Perform joins and any other necessary async actions for our type of widget. Note that an array of widgets is handled in a single call as you can usually optimize this.

Override this to perform custom joins not specified by your schema, talk to APIs, etc.

Also implements the scene convenience option for upgrading assets delivered to the browser to the full set of user assets.

# sanitize(req, input, callback)

Sanitize the widget. Invoked when the user has edited a widget on the browser side. By default, the input object is sanitized via the convert method of apostrophe-schemas, creating a new output object so that no information in input is blindly trusted.

The callback is invoked with (null, output).

# allowedSchema(req)

Return a new schema containing only fields for which the current user has the permission specified by the permission property of the schema field, or there is no permission property for the field.

# filterForDataAttribute(widget)

Remove all properties of a widget that are the results of joins (arrays or objects named with a leading _) for use in stuffing the "data" attribute of the widget.

If we don't do a good job here we get 1MB+ of markup! So if you override this, play nice.

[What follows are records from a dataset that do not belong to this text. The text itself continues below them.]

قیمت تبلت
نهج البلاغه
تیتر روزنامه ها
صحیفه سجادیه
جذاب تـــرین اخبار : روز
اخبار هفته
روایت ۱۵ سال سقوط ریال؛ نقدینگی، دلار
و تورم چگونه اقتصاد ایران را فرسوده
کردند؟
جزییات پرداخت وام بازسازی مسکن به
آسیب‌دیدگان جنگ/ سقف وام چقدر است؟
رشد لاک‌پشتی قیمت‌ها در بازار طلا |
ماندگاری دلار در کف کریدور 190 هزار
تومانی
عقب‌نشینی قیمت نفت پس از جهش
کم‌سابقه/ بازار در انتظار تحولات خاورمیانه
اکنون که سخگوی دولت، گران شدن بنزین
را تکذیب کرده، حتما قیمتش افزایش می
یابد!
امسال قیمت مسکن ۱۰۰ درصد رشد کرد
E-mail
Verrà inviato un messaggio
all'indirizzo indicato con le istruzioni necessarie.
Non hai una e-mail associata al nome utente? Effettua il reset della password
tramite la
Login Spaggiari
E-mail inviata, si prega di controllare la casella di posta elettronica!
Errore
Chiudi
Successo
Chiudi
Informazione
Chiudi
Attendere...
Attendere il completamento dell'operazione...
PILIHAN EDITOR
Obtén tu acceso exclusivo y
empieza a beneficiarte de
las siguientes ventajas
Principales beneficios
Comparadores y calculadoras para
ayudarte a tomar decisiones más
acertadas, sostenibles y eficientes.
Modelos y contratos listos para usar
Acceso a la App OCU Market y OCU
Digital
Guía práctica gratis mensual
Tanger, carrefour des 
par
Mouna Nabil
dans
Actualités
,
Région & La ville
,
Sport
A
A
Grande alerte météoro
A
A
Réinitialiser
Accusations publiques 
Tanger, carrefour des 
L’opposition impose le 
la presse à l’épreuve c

And seriously consider using an AJAX route to fetch the data you need if you only need it under certain circumstances, such as in response to a user click.

If the user has editing privileges for the widget, all of the permanent properties of the widget are serialized.

If the user does not have editing privileges:

If the playerData option of the widget's module is set to false, only an empty object is supplied. If playerData is set to an array, only the named permanent properties are supplied. If playerData istrue` (the default), all of the permanent properties are supplied.

# filterOptionsForDataAttribute(options)

Filter options passed from the template to the widget before stuffing them into JSON for use by widget players and the widget editor. Again, by default we discard all properties that are the results of joins or otherwise dynamic (arrays or objects named with a leading _).

If we don't do a good job here we get 1MB+ of markup. So if you override this, play nice. And think about fetching the data you need only when you truly need it, such as via an AJAX request in response to a click.

# pushAssets()

Push always.js to the browser at all times. Push user.js to the browser when a user is logged in. Push editor.js to the browser when a user is logged in.

Note that if your module also has files by these names they are automatically pushed too, and they will always come after these, allowing you to extend properly when calling apos.define.

# pushDefineSingleton()

Define the browser-side singleton for this module, which exists always in order to permit play methods.

# pageBeforeSend(req)

Before any page is sent to the browser, create the singleton.

# getCreateSingletonOptions(req)

Set the options to be passed to the browser-side singleton corresponding to this module. By default they do not depend on req, but the availability of that parameter allows subclasses to make distinctions based on permissions, etc.

If a browser option was configured for the module its properties take precedence over the default values passed on here for name, label, action (the base URL of the module), schema and contextualOnly.

# list(apos, argv, callback)

Implement the command line task that lists all widgets of this type found in the database:

node app your-module-name-here-widgets:list

# addSearchTexts(widget, texts)

# isEmpty(widget)

Return true if this widget should be considered empty, for instance it is a rich text widget with no text or meaningful formatting so far. By default this method returns false, so the presence of any widget of this type means the area containing it is not considered empty.

# getWidgetWrapperClasses(widget)

override to add CSS classes to the outer wrapper div of the widget.

# getWidgetClasses(widget)

Override to add CSS classes to the div of the widget itself.

# API Routes

# POST /modules/apostrophe-widgets/modal

A POST route to render widgetEditor.html. data.label and data.schema are available to the template.